Work required:
From the entries below, return every line that includes the word "educación".

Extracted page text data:
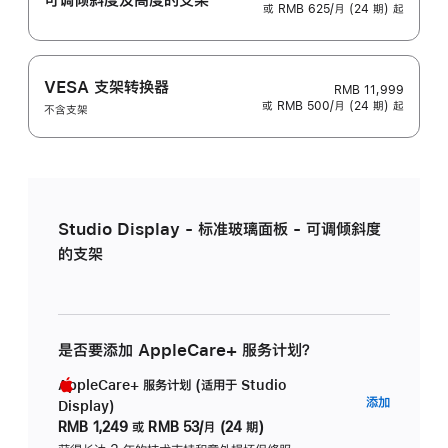
或 RMB 625/月 (24 期) 起
VESA 支架转换器
RMB 11,999
或 RMB 500/月 (24 期) 起
不含支架
Studio Display - 标准玻璃面板 - 可调倾斜度
的支架
是否要添加 AppleCare+ 服务计划？
AppleCare+ 服务计划 (适用于 Studio
AppleC
添加
Display)
服
RMB 1,249
或
RMB 53/月 (24 期)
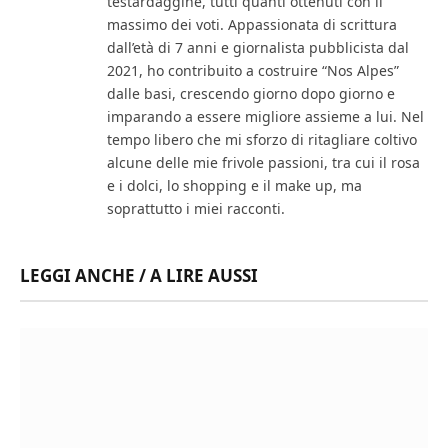
testardaggine, tutti quanti ottenuti con il
massimo dei voti. Appassionata di scrittura
dall’età di 7 anni e giornalista pubblicista dal
2021, ho contribuito a costruire “Nos Alpes”
dalle basi, crescendo giorno dopo giorno e
imparando a essere migliore assieme a lui. Nel
tempo libero che mi sforzo di ritagliare coltivo
alcune delle mie frivole passioni, tra cui il rosa
e i dolci, lo shopping e il make up, ma
soprattutto i miei racconti.
LEGGI ANCHE / A LIRE AUSSI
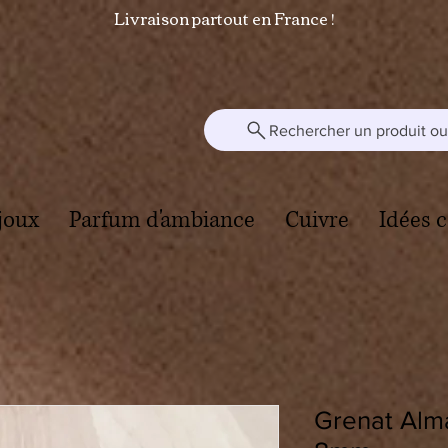
Livraison partout en France !
Rechercher un produit ou 
joux
Parfum d'ambiance
Cuivre
Idées 
Grenat Alma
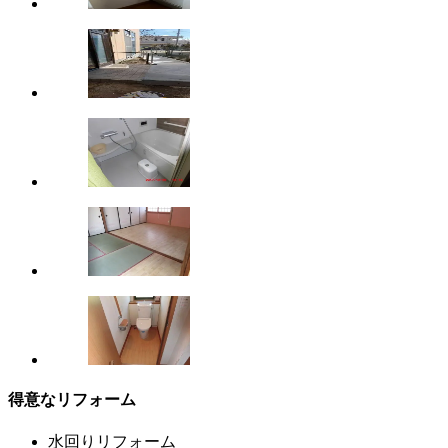
得意なリフォーム
水回りリフォーム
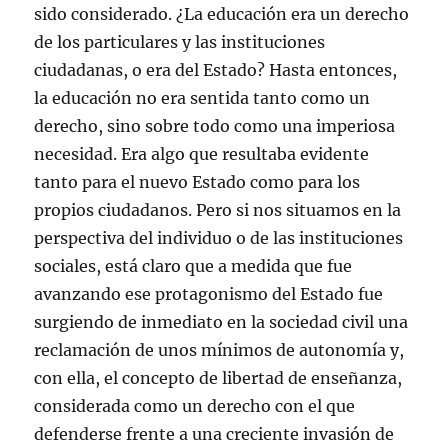
sido considerado. ¿La educación era un derecho
de los particulares y las instituciones
ciudadanas, o era del Estado? Hasta entonces,
la educación no era sentida tanto como un
derecho, sino sobre todo como una imperiosa
necesidad. Era algo que resultaba evidente
tanto para el nuevo Estado como para los
propios ciudadanos. Pero si nos situamos en la
perspectiva del individuo o de las instituciones
sociales, está claro que a medida que fue
avanzando ese protagonismo del Estado fue
surgiendo de inmediato en la sociedad civil una
reclamación de unos mínimos de autonomía y,
con ella, el concepto de libertad de enseñanza,
considerada como un derecho con el que
defenderse frente a una creciente invasión de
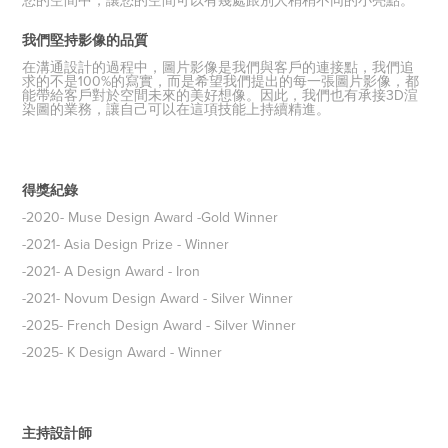
我們堅持影像的品質
在溝通設計的過程中，圖片影像是我們與客戶的連接點，我們追
求的不是100%的寫實，而是希望我們提出的每一張圖片影像，都
能帶給客戶對於空間未來的美好想像
。因此，我們也有承接3D渲
染圖的業務，讓自己可以在這項技能上持續精進。
得獎紀錄
-2020- Muse Design Award -Gold Winner
-2021- Asia Design Prize - Winner
-2021- A Design Award - Iron
-2021- Novum Design Award - Silver Winner
-2025- French Design Award - Silver Winner
-2025- K Design Award - Winner
主持設計師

Solution:
sido considerado. ¿La educación era un derecho
la educación no era sentida tanto como un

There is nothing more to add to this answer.